Li Keqiang semble aussi suggérer, dans l’année, le dépôt devant l’ANP d’un projet d’amendement de la loi de la taxation : il révisera les impôts (suppression de la taxe d’affaires au profit de la TVA), et la clé de répartition de la recette fiscale aujourd’hui à 60% pour Pékin et 40% au niveau local –lequel, de plus en plus, va devoir assumer plus de charges au titre de l’intégration des migrants, de la création d’hôpitaux, d’écoles…
L’agriculture conserve sa priorité absolue : « toute allocation au secteur ne pourra que monter, jamais baisser ». Citons ici une énigme, peut-être explicable par l’épuisement des terres et un effort intenable de rendement : l’objectif céréalier fixé pour 2015 est de 550 millions de tonnes, 10% de moins que la récolte de 2014 qui atteignait 605 millions de tonnes…
Une série de chantiers géants sont annoncés dans l’année : 477 milliards de ¥ (assortis à une ouverture aux fonds privés) à la rénovation des quartiers vétustes (dont 5,8 millions d’appartements refaits), aux égouts, à l’irrigation, aux énergies alternatives. 800 milliards de ¥ iront respectivement aux secteurs des chemins de fer et de la maîtrise de l’eau. Ces projets aideront en 2015 à atteindre 7% de PIB « environ » – vocable désormais systématiquement accolé à tous les objectifs, tels l’inflation (3%), les créations d’emplois (10 millions) ou la planche à billets « M2 » (+12%).
Un dernier angle important des plans de Li Keqiang, concerne l’intégration des provinces et l’urbanisme, un dossier encore inconnu en ce pays qui bâtit ses villes, sans penser à ses emplois, sa pollution, ses transports, ses loisirs ou ses services urbains.
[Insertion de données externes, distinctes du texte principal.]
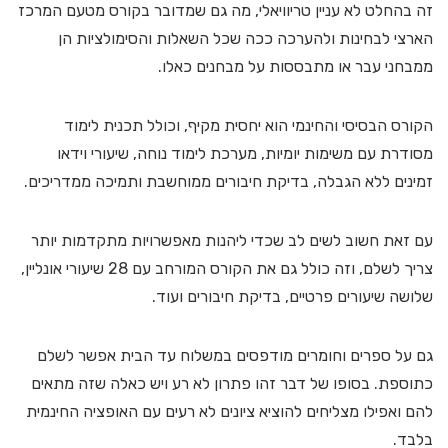
זה בהחלט לא עניין טריוויאלי, מה גם שמדובר בקורס מטעם המרכז
הארצי לבחינות ולהערכה ככה שכל השאלות והסימולציות הן
ממבחני עבר או מתבססות על מבחנים כאלו.
הקורס הבסיסי והחינמי הוא יחסית מקיף, וכולל תכנית לימוד
מסודרת עם משימות יומיות, מערכת לימוד נוחה, שיעורי וידאו
זמינים ללא הגבלה, בדיקת חיבורים ממוחשבת ותמיכה ממדריכים.
עם זאת חשוב לשים לב שכדי ליהנות מאפשרויות מתקדמות יותר
צריך לשלם, וזה כולל גם את הקורס המורחב עם 28 שיעורי אונליין,
שלושה שיעורים פרטיים, בדיקת חיבורים ועוד.
גם על ספרים וחומרים מודפסים במשלוח עד הבית אפשר לשלם
כתוספת. בסופו של דבר זהו פתרון לא רע ויש כאלה שזה מתאים
להם ואפילו מצליחים להוציא ציונים לא רעים עם האופציה החינמית
בלבד.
Cela change à présent, avec des projets cités, telle la grande région Pékin-Tianjin-Hebei, les « 4 régions », ou les « 3 ceintures de soutien » (vieilles régions industrielles). C’est un pas vers l’intégration d’un marché vraiment national (entre régions assez équipées pour pouvoir envisager de lever leurs barrières intérieures) et une nouvelle ère qui s’en vient.